Dans les Indes britanniques, Gandhi et Nehru en lutte pour l’indépendance
La marche vers l’indépendance de l’Inde prend un essor avec l’élection des travaillistes au Royaume-Uni, en 1945, et l’arrivée au pouvoir de Clement Attlee. Le Parti du congrès de Jawaharlal Nehru a remporté les élections au cours de l’été 1946, preuve du soutien des Indiens au mouvement Quit India, que le Congrès avait lancé dès août 1942, et du refus de coopérer de quelque manière que ce soit avec le gouvernement jusqu’à ce que l’indépendance soit accordée.
La région du Bengale, en Inde, a subi une famine dévastatrice entre 1940 et 1943, sous les yeux des Britanniques qui n’ont rien fait pour la soulager.

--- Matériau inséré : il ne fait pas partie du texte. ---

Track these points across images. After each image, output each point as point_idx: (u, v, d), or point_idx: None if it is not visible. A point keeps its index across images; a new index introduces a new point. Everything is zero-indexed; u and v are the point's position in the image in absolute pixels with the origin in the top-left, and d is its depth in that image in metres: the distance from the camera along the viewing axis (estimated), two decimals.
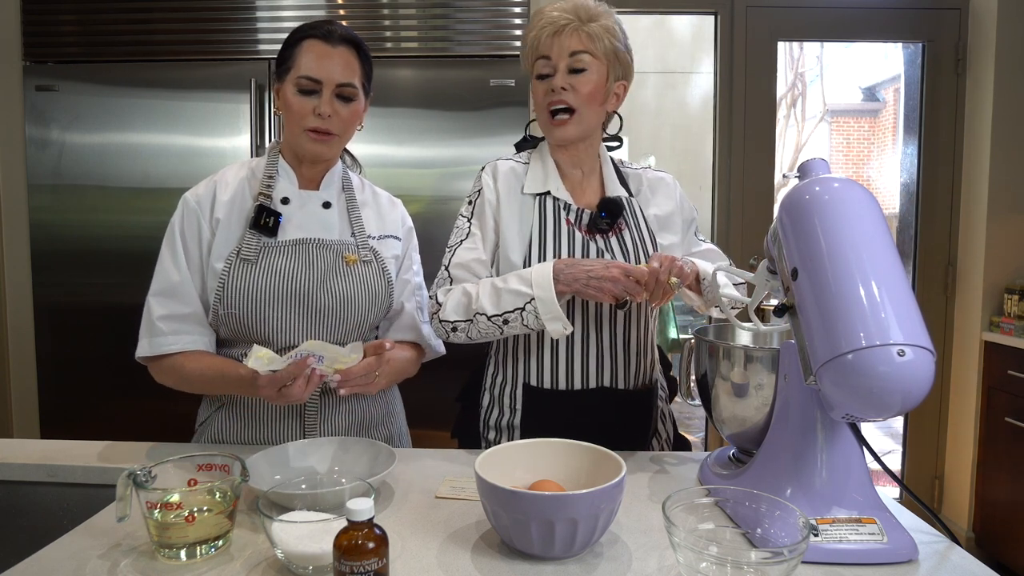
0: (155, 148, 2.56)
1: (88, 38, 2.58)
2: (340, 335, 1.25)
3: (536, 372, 1.27)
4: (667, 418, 1.38)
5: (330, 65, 1.20)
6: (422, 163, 2.57)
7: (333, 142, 1.24)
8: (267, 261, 1.21)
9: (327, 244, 1.25)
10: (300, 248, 1.23)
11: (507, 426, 1.30)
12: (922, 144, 2.90)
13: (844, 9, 2.83)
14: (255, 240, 1.21)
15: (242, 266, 1.19)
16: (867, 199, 0.89)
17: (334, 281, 1.23)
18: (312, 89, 1.20)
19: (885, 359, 0.76)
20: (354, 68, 1.23)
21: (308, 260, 1.22)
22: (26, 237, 2.64)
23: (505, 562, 0.83)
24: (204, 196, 1.24)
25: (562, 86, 1.22)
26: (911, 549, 0.84)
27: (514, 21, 2.55)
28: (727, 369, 1.02)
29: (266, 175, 1.26)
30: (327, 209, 1.28)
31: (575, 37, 1.22)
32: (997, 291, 2.74)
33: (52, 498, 1.17)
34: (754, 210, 2.86)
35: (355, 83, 1.23)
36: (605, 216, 1.26)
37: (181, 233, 1.22)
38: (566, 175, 1.32)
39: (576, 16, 1.23)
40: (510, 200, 1.29)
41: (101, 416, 2.64)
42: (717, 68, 2.85)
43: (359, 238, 1.28)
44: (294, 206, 1.26)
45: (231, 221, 1.22)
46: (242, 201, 1.24)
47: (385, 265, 1.29)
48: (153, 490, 0.83)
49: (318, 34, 1.21)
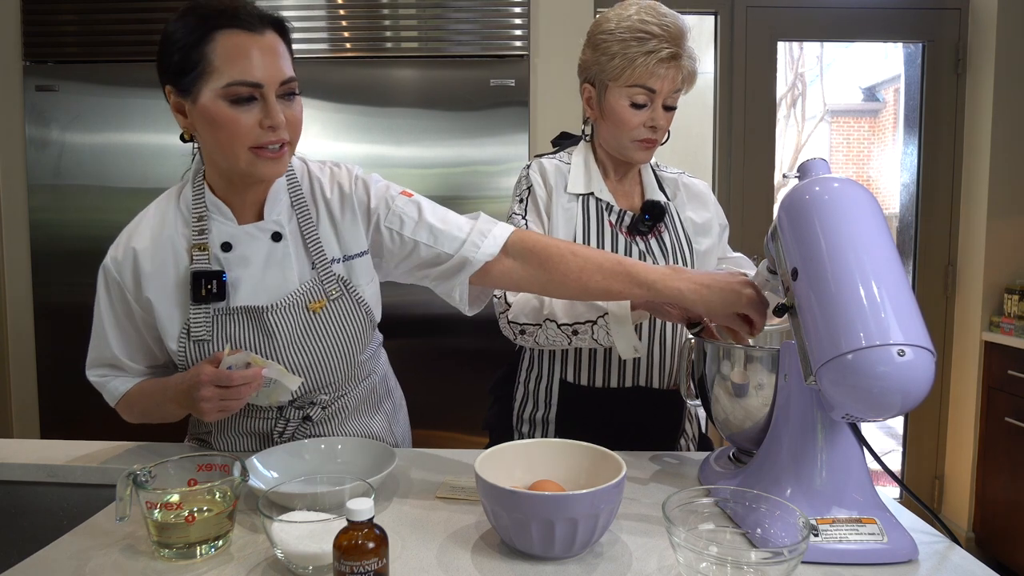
0: (155, 148, 2.57)
1: (88, 38, 2.58)
2: (326, 382, 1.13)
3: (573, 369, 1.29)
4: (693, 418, 1.40)
5: (266, 61, 0.94)
6: (422, 163, 2.57)
7: (286, 154, 1.00)
8: (224, 334, 1.04)
9: (285, 305, 1.05)
10: (256, 317, 1.04)
11: (542, 420, 1.32)
12: (922, 144, 2.90)
13: (844, 9, 2.83)
14: (203, 314, 1.02)
15: (198, 347, 1.04)
16: (867, 199, 0.89)
17: (305, 338, 1.07)
18: (250, 96, 0.94)
19: (885, 359, 0.76)
20: (286, 55, 0.98)
21: (268, 329, 1.05)
22: (26, 237, 2.64)
23: (505, 562, 0.83)
24: (125, 270, 1.05)
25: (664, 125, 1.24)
26: (911, 549, 0.84)
27: (514, 21, 2.55)
28: (727, 369, 1.02)
29: (194, 220, 1.03)
30: (278, 242, 1.06)
31: (677, 71, 1.20)
32: (997, 291, 2.74)
33: (52, 498, 1.17)
34: (754, 210, 2.86)
35: (294, 75, 0.99)
36: (648, 219, 1.28)
37: (111, 312, 1.08)
38: (608, 177, 1.33)
39: (680, 44, 1.19)
40: (558, 198, 1.29)
41: (101, 416, 2.61)
42: (717, 68, 2.85)
43: (321, 270, 1.07)
44: (238, 251, 1.04)
45: (166, 295, 1.04)
46: (172, 263, 1.04)
47: (359, 294, 1.10)
48: (153, 490, 0.83)
49: (236, 23, 0.93)
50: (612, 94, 1.23)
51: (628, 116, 1.23)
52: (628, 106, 1.22)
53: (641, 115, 1.22)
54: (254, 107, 0.95)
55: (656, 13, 1.19)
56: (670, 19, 1.19)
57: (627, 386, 1.28)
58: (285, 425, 1.16)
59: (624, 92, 1.22)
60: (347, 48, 2.58)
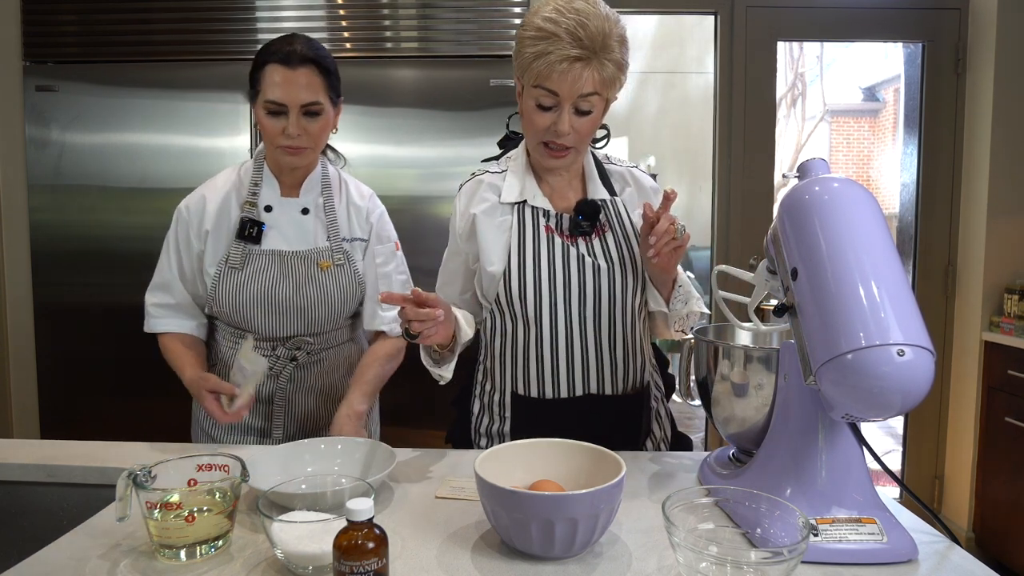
0: (155, 148, 2.57)
1: (88, 38, 2.58)
2: (315, 329, 1.41)
3: (523, 381, 1.26)
4: (663, 418, 1.37)
5: (292, 90, 1.28)
6: (422, 163, 2.57)
7: (304, 154, 1.34)
8: (251, 268, 1.36)
9: (303, 255, 1.38)
10: (279, 259, 1.37)
11: (498, 433, 1.30)
12: (922, 144, 2.90)
13: (844, 9, 2.83)
14: (240, 249, 1.35)
15: (230, 273, 1.35)
16: (867, 199, 0.89)
17: (309, 287, 1.37)
18: (279, 111, 1.29)
19: (885, 359, 0.76)
20: (317, 86, 1.30)
21: (286, 270, 1.36)
22: (26, 237, 2.64)
23: (505, 562, 0.83)
24: (194, 210, 1.38)
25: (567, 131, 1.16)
26: (911, 549, 0.84)
27: (513, 21, 2.55)
28: (727, 369, 1.02)
29: (252, 183, 1.39)
30: (305, 215, 1.40)
31: (588, 76, 1.11)
32: (997, 291, 2.74)
33: (52, 498, 1.17)
34: (754, 210, 2.86)
35: (319, 100, 1.31)
36: (583, 219, 1.25)
37: (175, 242, 1.39)
38: (546, 180, 1.30)
39: (591, 48, 1.10)
40: (486, 215, 1.27)
41: (101, 416, 2.64)
42: (717, 68, 2.85)
43: (333, 242, 1.40)
44: (276, 213, 1.38)
45: (219, 231, 1.37)
46: (229, 210, 1.38)
47: (356, 267, 1.42)
48: (153, 490, 0.83)
49: (278, 59, 1.28)
50: (525, 94, 1.19)
51: (534, 118, 1.18)
52: (535, 107, 1.17)
53: (546, 118, 1.16)
54: (282, 118, 1.30)
55: (570, 10, 1.10)
56: (588, 19, 1.09)
57: (578, 395, 1.24)
58: (275, 361, 1.40)
59: (531, 93, 1.16)
60: (347, 48, 2.58)
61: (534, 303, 1.22)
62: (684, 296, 1.23)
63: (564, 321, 1.23)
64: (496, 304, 1.26)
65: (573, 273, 1.22)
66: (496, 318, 1.28)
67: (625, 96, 1.30)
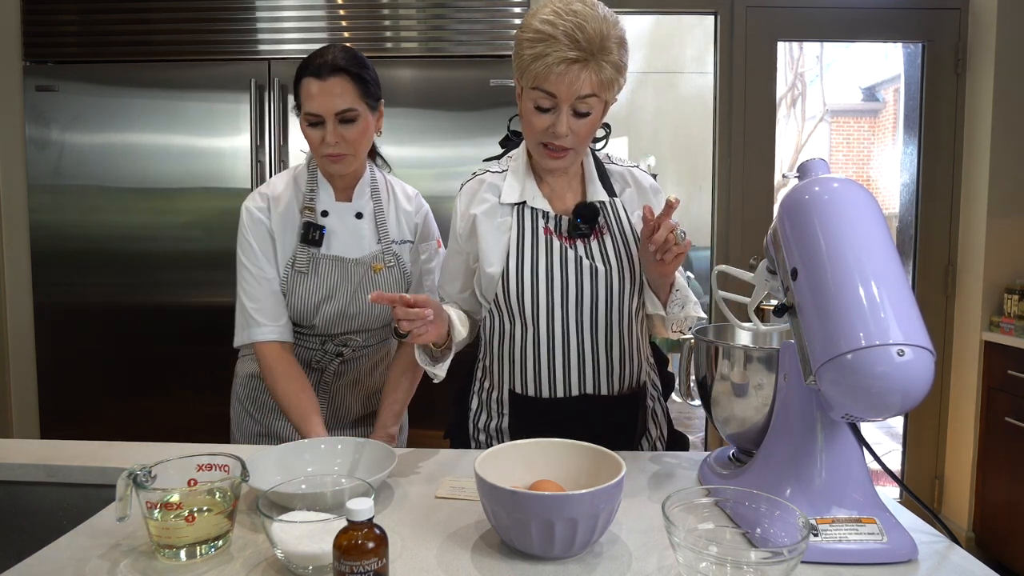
0: (155, 148, 2.56)
1: (88, 38, 2.58)
2: (366, 327, 1.49)
3: (520, 380, 1.26)
4: (659, 417, 1.37)
5: (326, 100, 1.32)
6: (422, 163, 2.57)
7: (346, 160, 1.38)
8: (314, 272, 1.42)
9: (359, 261, 1.44)
10: (339, 264, 1.43)
11: (496, 430, 1.31)
12: (922, 144, 2.90)
13: (844, 9, 2.83)
14: (305, 253, 1.41)
15: (296, 276, 1.41)
16: (867, 199, 0.89)
17: (364, 289, 1.44)
18: (317, 122, 1.33)
19: (884, 359, 0.76)
20: (349, 93, 1.33)
21: (345, 274, 1.43)
22: (26, 237, 2.64)
23: (505, 562, 0.83)
24: (264, 209, 1.43)
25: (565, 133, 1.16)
26: (911, 549, 0.84)
27: (513, 21, 2.55)
28: (727, 369, 1.02)
29: (308, 188, 1.44)
30: (359, 220, 1.46)
31: (586, 78, 1.11)
32: (997, 291, 2.74)
33: (52, 498, 1.17)
34: (754, 210, 2.86)
35: (353, 107, 1.33)
36: (582, 222, 1.25)
37: (254, 237, 1.42)
38: (545, 181, 1.30)
39: (589, 50, 1.10)
40: (486, 216, 1.27)
41: (101, 416, 2.64)
42: (717, 68, 2.85)
43: (384, 245, 1.46)
44: (333, 218, 1.44)
45: (284, 233, 1.42)
46: (291, 214, 1.43)
47: (405, 268, 1.49)
48: (153, 490, 0.83)
49: (311, 72, 1.33)
50: (523, 95, 1.20)
51: (532, 119, 1.18)
52: (533, 109, 1.17)
53: (544, 120, 1.17)
54: (320, 128, 1.34)
55: (568, 12, 1.10)
56: (586, 21, 1.09)
57: (574, 395, 1.25)
58: (323, 356, 1.49)
59: (530, 95, 1.17)
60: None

Nehru, plusieurs fois emprisonné (entre 1920 et 1945, il passe jusqu’à dix années en prison), a néanmoins soutenu l’effort de guerre allié durant la Seconde Guerre mondiale, en échange de la promesse de l’indépendance de l’Inde à la fin du conflit. Chef du gouvernement intérimaire chargé de préparer l’indépendance en 1946, tout comme Gandhi, il ne peut empêcher le conflit avec le futur Pakistan en 1947.
Gandhi, après sa populaire « marche du sel » en 1930, appelle à l’été 194 à une grève générale des Indiens pour forcer les Britanniques à quitter l’Inde. Lui et le comité dirigeant du Congrès sont arrêtés à Bombay le 9 août 1942. Des indépendantistes, membres et non-membres du Congrès, entament une vague de violence contre les Britanniques, détruisant des bâtiments gouvernementaux. La police britannique réagit en tuant et blessant 2 500 indépendantistes ; elle procède à plus de 66 000 arrestations, dont Gandhi, qui est relâché le 6 mai 1944 pour raison de santé.
Le mouvement « Quit India » est parvenu à unir les Indiens contre les Britanniques. En 1945, ceux-ci sont contraints d’annoncer que le pouvoir sera transféré aux Indiens. Gandhi demande à la direction du Congrès de cesser la lutte et près de 100 000 prisonniers politiques sont relâchés. Mais le Royaume-Uni n’est pas prêt à renoncer à toutes ses colonies en Asie. En 1945, Churchill, fervent partisan de la colonisation, fait réprimer dans le sang la rébellion des communistes de Malaisie.
Madagascar, une île se soulève
L’insurrection malgache de 1947-1948 est un point chaud des luttes indépendantistes qui vont éclore dans la foulée du 8 mai 1945. Les Malgaches se soulèvent contre le rétablissement du travail forcé, leur salaire de misère et la réquisition des récoltes de riz. Une centaine de colons français trouvent la mort. En réponse, un impitoyable massacre est perpétré par l’armée française.
On dénombre plusieurs milliers de tués, sans compter les Malgaches morts de faim à la suite des mauvais traitements et des déplacements forcés de population. Le nombre des victimes malgaches est estimé de 11 000 à 100 000 morts. Ici encore, la répression entraînera la chute du système colonial et la marche des peuples pour leur libération et indépendance.